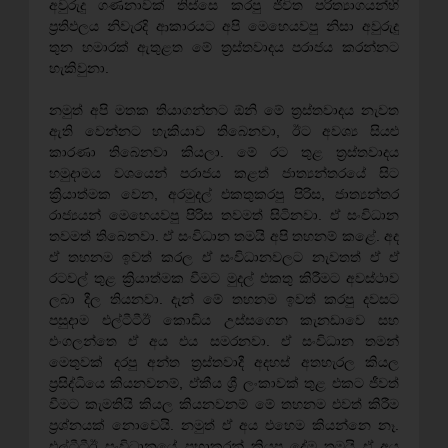
අවුරුදු ගණනාවක් තිස්සෙ කරපු ජීවිත පරිත්‍යාගයන්හි
ප්‍රතිඵලය නිවැරදි ආකාරයට අපි මෙහෙයවපු නිසා අවුරුදු
තුන හමාරක් ඇතුළත මේ ත්‍රස්තවාදය පරාජය කරන්නට
හැකිවුනා.
නමුත් අපි මතක තියාගන්නට ඕනි මේ ත්‍රස්තවාදය නැවත
ඇති වෙන්නට හැකියාව තිබෙනවා, ඊට අවශ්‍ය සියළු
කාරණා තිබෙනවා කියලා. මේ රට තුළ ත්‍රස්තවාදය
හමුදාමය වශයෙන් පරාජය කළත් ජාත්‍යන්තරයේ සිට
ක්‍රියාත්මක වෙන, අරමුදල් එකතුකරපු පිරිස, ජාත්‍යන්තර
රාජ්‍යයන් මෙහෙයවපු පිරිස තවමත් සිටිනවා. ඒ සංවිධාන
තවමත් තිබෙනවා. ඒ සංවිධාන තමයි අපි තහනම් කළේ. අද
ඒ තහනම ඉවත් කරල ඒ සංවිධානවලට නැවතත් ඒ ඒ
රටවල් තුළ ක්‍රියාත්මක වීමට මුදල් එකතු කිරීමට අවස්ථාව
ලබා දීල තියනවා. දැන් මේ තහනම ඉවත් කරපු දවසට
පසුදාම එල්ටීටීඊ කොඩිය උස්සගෙන කැනඩාවෙ සහ
එංගලන්තෙ ඒ අය එය සමරනවා. ඒ සංවිධාන තමන්
මෙතුවක් දරපු අන්ත ත්‍රස්තවාදී අදහස් අතහැරල කියල
ප්‍රසිද්ධියෙ කියනවනම්, ඒකීය ශ්‍රී ලංකාවක් තුළ එකට ජීවත්
වීමට කැමතියි කියල කියනවනම් මේ තහනම එවත් කිරීම
ප්‍රශ්නයක් නොවෙයි. නමුත් ඒ අය එහෙම කියන්නෙ නෑ.
එල්ටීටීඊ සංවිධානයේ ප්‍රභාකරන් කියපු දේම තමයි ඒ අය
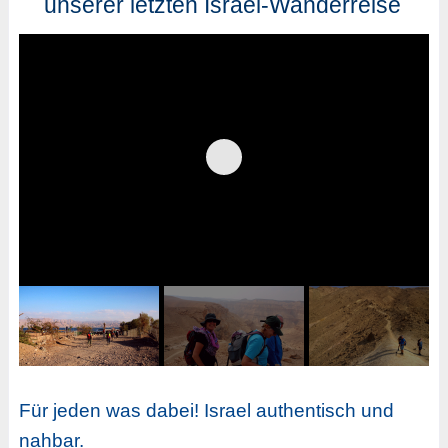
unserer letzten Israel-Wanderreise
Für jeden was dabei! Israel authentisch und
nahbar.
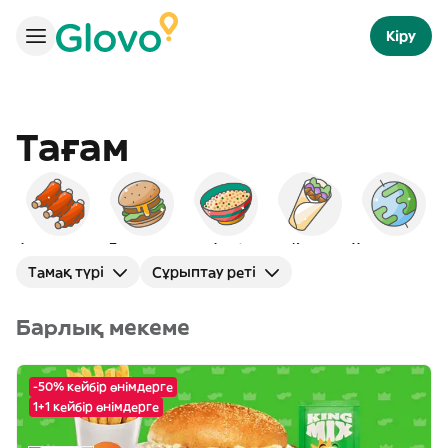
Кіру
Тағам
Америкалық
Бургерлер
Араб
Кәуап
Халықаралық
С
Тамақ түрі
Сұрыптау реті
Барлық мекеме
-50% кейбір өнімдерге
1+1 кейбір өнімдерге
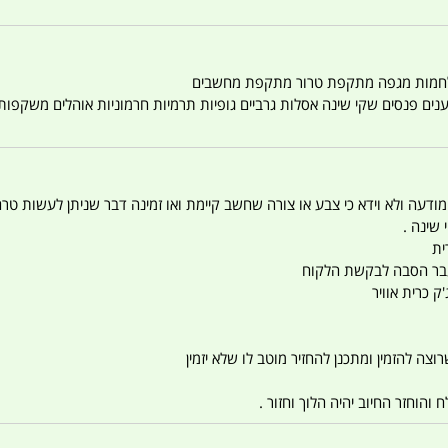
טענים פנסים שקי שינה אסלות גרביים גופיות תרמיות חרמוניות אוהלים משקפו
 המודעה ולא וידא כי צבע או צורה שחשב קיימת ואו זמינה דבר שניתן לעשות טר
 שינה .
ית
ו עבר הסבה לבקשת הלקוח
ק כרית אוויר
צה להזמין ומתכנן להחזיר מוטב לו שלא יזמין
הוחזר החיוב יהיה הלוך וחזור .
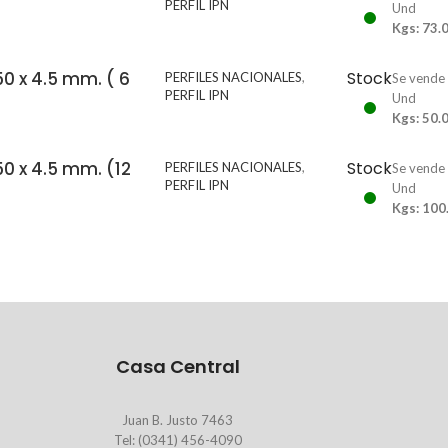
PERFIL IPN
Und
Kgs: 73.
 50 x 4.5 mm. ( 6
Stock
PERFILES NACIONALES
,
Se vende
PERFIL IPN
Und
Kgs: 50.
 50 x 4.5 mm. (12
Stock
PERFILES NACIONALES
,
Se vende
PERFIL IPN
Und
Kgs: 100
Casa Central
Juan B. Justo 7463
Tel: (0341) 456-4090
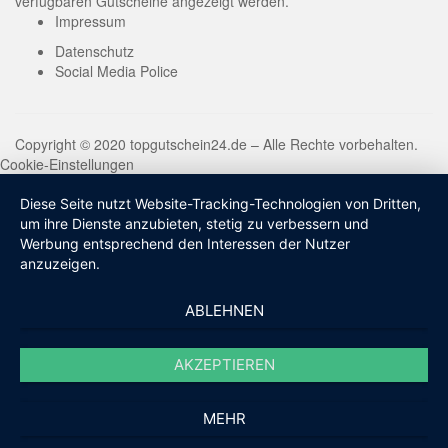
verfügbaren Gutscheine angezeigt werden.
Impressum
Datenschutz
Social Media Police
Copyright © 2020 topgutschein24.de – Alle Rechte vorbehalten.
Cookie-Einstellungen
Diese Seite nutzt Website-Tracking-Technologien von Dritten,
um ihre Dienste anzubieten, stetig zu verbessern und
Werbung entsprechend den Interessen der Nutzer
anzuzeigen.
ABLEHNEN
AKZEPTIEREN
MEHR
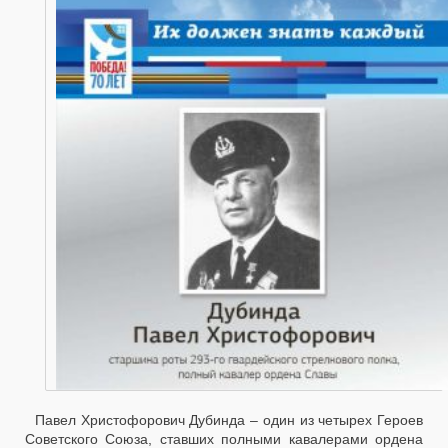
Павел Христофорович Дубинда – один из четырех Героев
Советского Союза, ставших полными кавалерами ордена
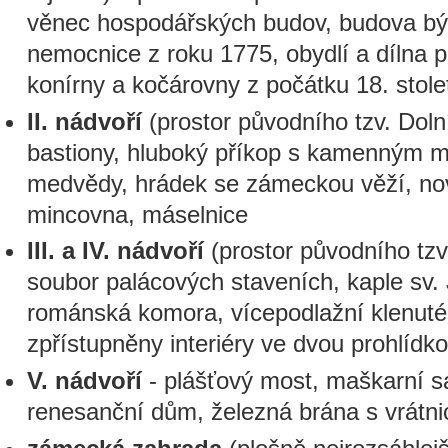
věnec hospodářských budov, budova bý
nemocnice z roku 1775, obydlí a dílna 
konírny a kočárovny z počátku 18. stole
II. nádvoří
(prostor původního tzv. Dol
bastiony, hluboký příkop s kamenným 
medvědy, hrádek se zámeckou věží, nov
mincovna, máselnice
III. a IV. nádvoří
(prostor původního tzv
soubor palácových staveních, kaple sv. J
románská komora, vícepodlažní klenuté 
zpřístupněny interiéry ve dvou prohlídk
V. nádvoří
- plášťový most, maškarní s
renesanční dům, železná brána s vrátni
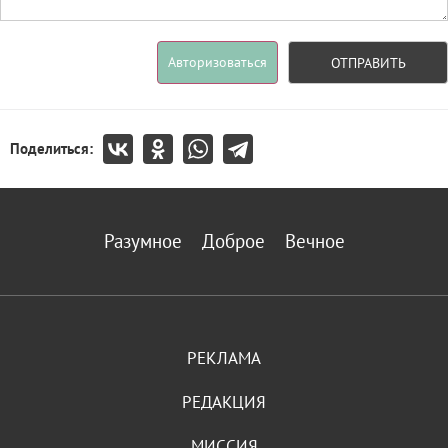
Авторизоваться
ОТПРАВИТЬ
Поделиться:
Разумное
Доброе
Вечное
РЕКЛАМА
РЕДАКЦИЯ
МИССИЯ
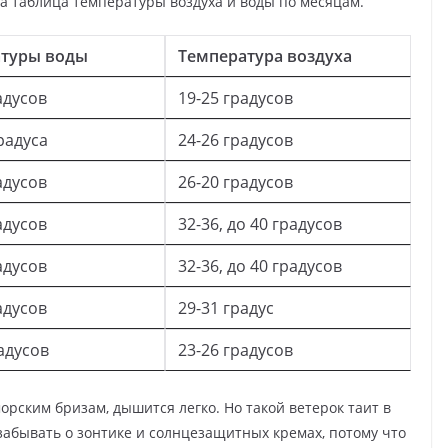
а таблица температуры воздуха и воды по месяцам.
атуры воды
Температура воздуха
адусов
19-25 градусов
градуса
24-26 градусов
адусов
26-20 градусов
адусов
32-36, до 40 градусов
адусов
32-36, до 40 градусов
адусов
29-31 градус
адусов
23-26 градусов
орским бризам, дышится легко. Но такой ветерок таит в
 забывать о зонтике и солнцезащитных кремах, потому что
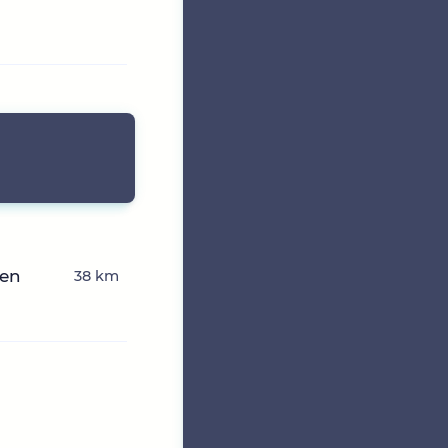
hen
38 km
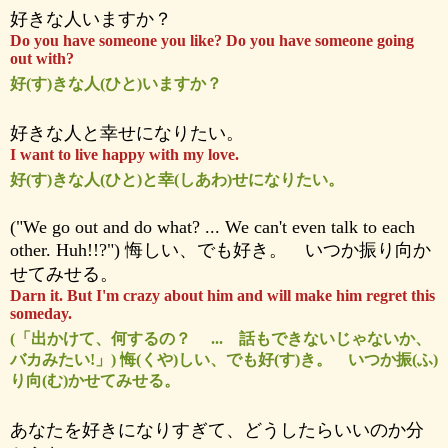
好きな人いますか？
Do you have someone you like? Do you have someone going
out with?
好(す)きな人(ひと)いますか？
好きな人と幸せになりたい。
I want to live happy with my love.
好(す)きな人(ひと)と幸(しあわ)せになりたい。
("We go out and do what? ... We can't even talk to each
other. Huh!!?") 悔しい、でも好き。 いつか振り向か
せてみせる。
Darn it. But I'm crazy about him and will make him regret this
someday.
(「出かけて、何するの？ ... 話もできないじゃないか、
バカみたい!」) 悔(くや)しい、でも好(す)き。 いつか振(ふ)
り向(む)かせてみせる。
あなたを好きになりすぎて、どうしたらいいのか分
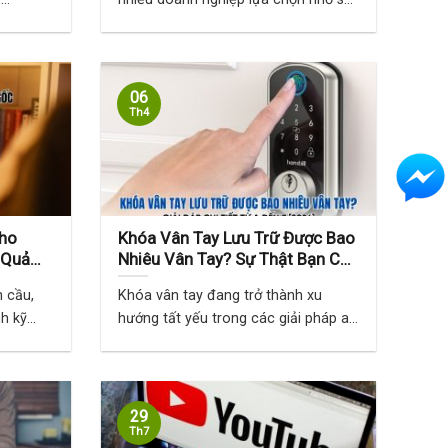
tiện ...
06
Th4
Cho
Khóa Vân Tay Lưu Trữ Được Bao
 Quả
Nhiêu Vân Tay? Sự Thật Bạn Cần
Biết
n cầu,
Khóa vân tay đang trở thành xu
nh kỹ
hướng tất yếu trong các giải pháp an
...
29
Th7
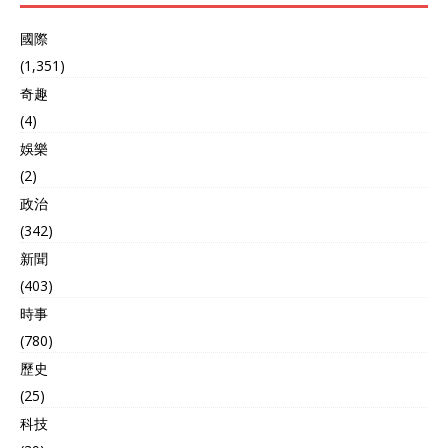
國際
(1,351)
奇趣
(4)
娛樂
(2)
政治
(342)
新聞
(403)
時事
(780)
歷史
(25)
科技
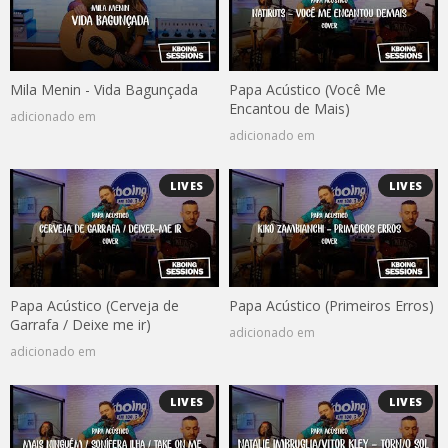
Mila Menin - Vida Bagunçada
Papa Acústico (Você Me
Encantou de Mais)
adicionado em
adicionado em
LIVES
LIVES
Papa Acústico (Cerveja de
Papa Acústico (Primeiros Erros)
Garrafa / Deixe me ir)
adicionado em
adicionado em
LIVES
LIVES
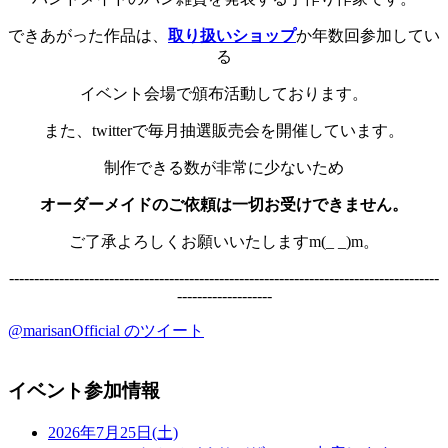
できあがった作品は、
取り扱いショップ
か年数回参加してい
る
イベント会場で頒布活動しております。
また、twitterで毎月抽選販売会を開催しています。
制作できる数が非常に少ないため
オーダーメイドのご依頼は一切お受けできません。
ご了承よろしくお願いいたしますm(_ _)m。
--------------------------------------------------------------------------------------
-------------------
@marisanOfficial のツイート
イベント参加情報
2026年7月25日(土)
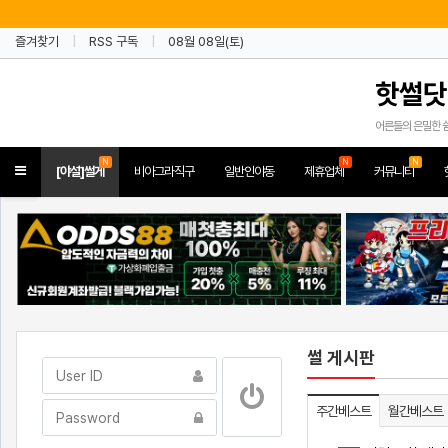
즐겨찾기
RSS 구독
08월 08일(토)
핫썰닷
어른들의 은밀한 
N
N
N
Toggle
[야설]썰게
비아그라직구
일반인야동
제휴업체
커뮤니티
navigation
썰 게시판
주간베스트
월간베스트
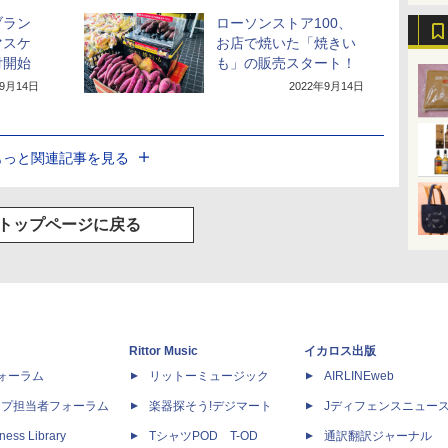
ブラン
ローソンストア100、
マスケ
お店で焼いた「焼きい
付開始
も」の販売スタート！
年9月14日
2022年9月14日
もっと関連記事を見る
トップページに戻る
Rittor Music
イカロス出版
dフォーラム
リットーミュージック
AIRLINEweb
ップ担当者フォーラム
楽器探そう!デジマート
Jディフェンスニュー
ness Library
TシャツPOD T-OD
通訳翻訳ジャーナル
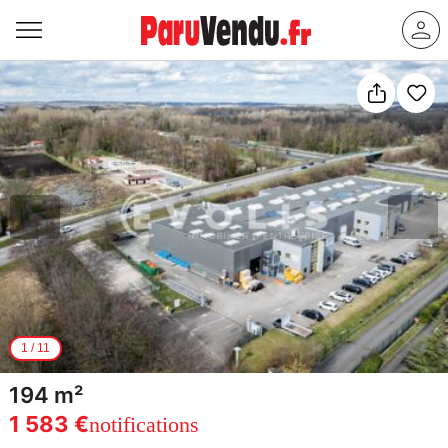
1
/
11
194 m²
1 583 €
notifications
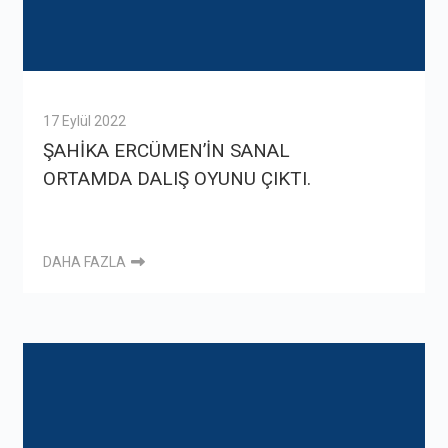
17 Eylül 2022
ŞAHİKA ERCÜMEN’İN SANAL
ORTAMDA DALIŞ OYUNU ÇIKTI.
DAHA FAZLA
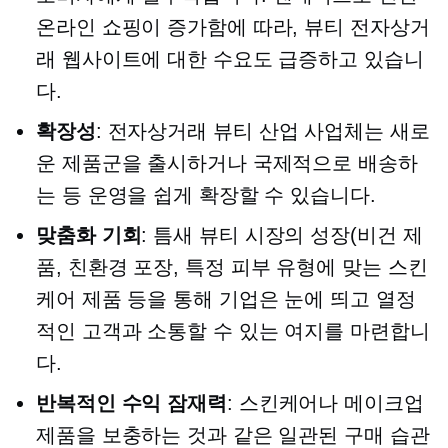
온라인 쇼핑이 증가함에 따라, 뷰티 전자상거
래 웹사이트에 대한 수요도 급증하고 있습니
다.
확장성
: 전자상거래 뷰티 산업 사업체는 새로
운 제품군을 출시하거나 국제적으로 배송하
는 등 운영을 쉽게 확장할 수 있습니다.
맞춤화 기회
: 틈새 뷰티 시장의 성장(비건 제
품,
친환경
포장, 특정 피부 유형에 맞는 스킨
케어 제품 등을 통해 기업은 눈에 띄고 열정
적인 고객과 소통할 수 있는 여지를 마련합니
다.
반복적인 수익 잠재력
: 스킨케어나 메이크업
제품을 보충하는 것과 같은 일관된 구매 습관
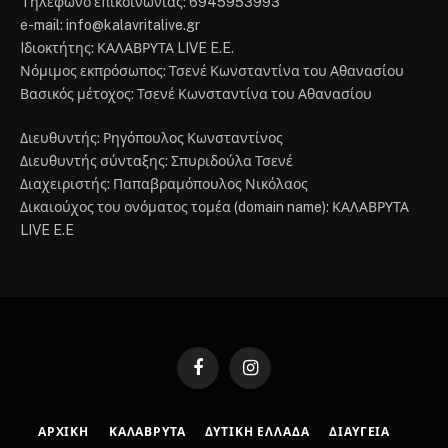
Tηλέφωνο επικοινωνίας: 6945953993
e-mail: info@kalavritalive.gr
Iδιοκτήτης: ΚΑΛΑΒΡΥΤΑ LIVE E.E.
Νόμιμος εκπρόσωπος: Τσενέ Κωνσταντίνα του Αθανασίου
Βασικός μέτοχος: Τσενέ Κωνσταντίνα του Αθανασίου
Διευθυντής: Ρηγόπουλος Κωνσταντίνος
Διευθυντής σύνταξης: Σπυριδούλα Τσενέ
Διαχειριστής: Παπαβραμόπουλος Νικόλαος
Δικαιούχος του ονόματος τομέα (domain name): ΚΑΛΑΒΡΥΤΑ
LIVE E.E
Facebook
Instagram
ΑΡΧΙΚΉ
ΚΑΛΆΒΡΥΤΑ
ΔΥΤΙΚΉ ΕΛΛΆΔΑ
ΔΙΑΎΓΕΙΑ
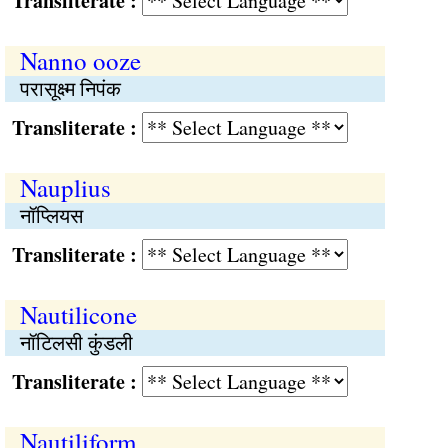
Transliterate :
Nanno ooze
परासूक्ष्म निपंक
Transliterate :
Nauplius
नॉप्लियस
Transliterate :
Nautilicone
नॉटिलसी कुंडली
Transliterate :
Nautiliform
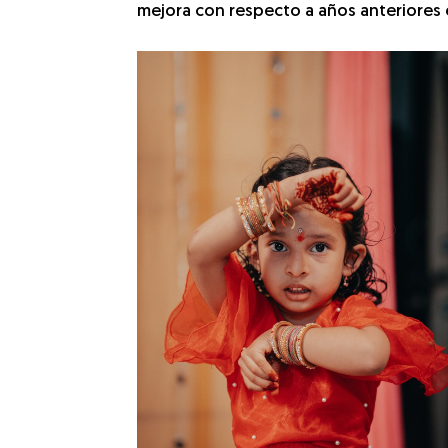
mejora con respecto a años anteriores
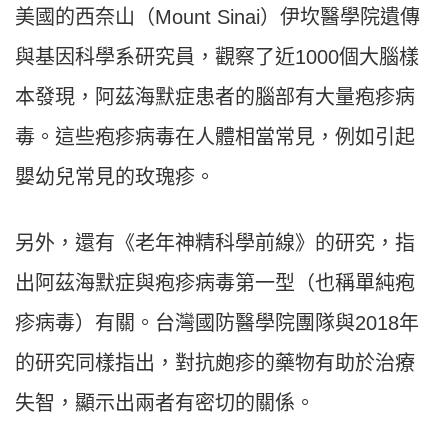
美國的西奈山（Mount Sinai）伊坎醫學院遺傳
與基因科學系研究員，觀察了近1000個大腦樣
本發現，阿茲海默症患者的腦部有大量疱疹病
毒。這些疱疹病毒在人體相當常見，例如引起
嬰幼兒常見的玫瑰疹。
另外，還有《老年神精科學前線》的研究，指
出阿茲海默症與疱疹病毒第一型（也稱單純疱
疹病毒）有關。台灣國防醫學院團隊與2018年
的研究同樣指出，對抗皰疹的藥物有助於治療
失智，顯示出兩者有密切的關係。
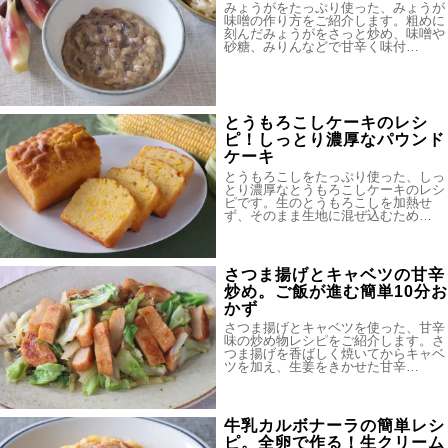
みょうがをたっぷり使った、みょうが
味噌の作り方をご紹介します。粗めに
刻んだみょうがをさっと炒め、味噌や
砂糖、みりんなどで甘辛く味付…
とうもろこしケーキのレシ
ピ！しっとり濃厚なパウンド
ケーキ
とうもろこしをたっぷり使った、しっ
とり濃厚なとうもろこしケーキのレシ
ピです。生のとうもろこしを加熱せ
ず、そのまま生地に混ぜ込むため…
さつま揚げとキャベツの甘辛
炒め。ご飯が進む簡単10分お
かず
さつま揚げとキャベツを使った、甘辛
味の炒め物レシピをご紹介します。さ
つま揚げを香ばしく焼いてからキャベ
ツを加え、生姜をきかせた甘辛…
牛乳カルボナーラの簡単レシ
ピ。全卵で作る！生クリーム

**ACTIVITY:**
Skipping any pictures, copy the line that holds "的研究同樣指出，對抗皰疹的藥物有助於治療" and each line after it through the last line of the records, unchanged, and no other lines.

**ANSWER TO THE EXERCISE:**
的研究同樣指出，對抗皰疹的藥物有助於治療
失智，顯示出兩者有密切的關係。
みょうがをたっぷり使った、みょうが
味噌の作り方をご紹介します。粗めに
刻んだみょうがをさっと炒め、味噌や
砂糖、みりんなどで甘辛く味付…
とうもろこしケーキのレシ
ピ！しっとり濃厚なパウンド
ケーキ
とうもろこしをたっぷり使った、しっ
とり濃厚なとうもろこしケーキのレシ
ピです。生のとうもろこしを加熱せ
ず、そのまま生地に混ぜ込むため…
さつま揚げとキャベツの甘辛
炒め。ご飯が進む簡単10分お
かず
さつま揚げとキャベツを使った、甘辛
味の炒め物レシピをご紹介します。さ
つま揚げを香ばしく焼いてからキャベ
ツを加え、生姜をきかせた甘辛…
牛乳カルボナーラの簡単レシ
ピ。全卵で作る！生クリーム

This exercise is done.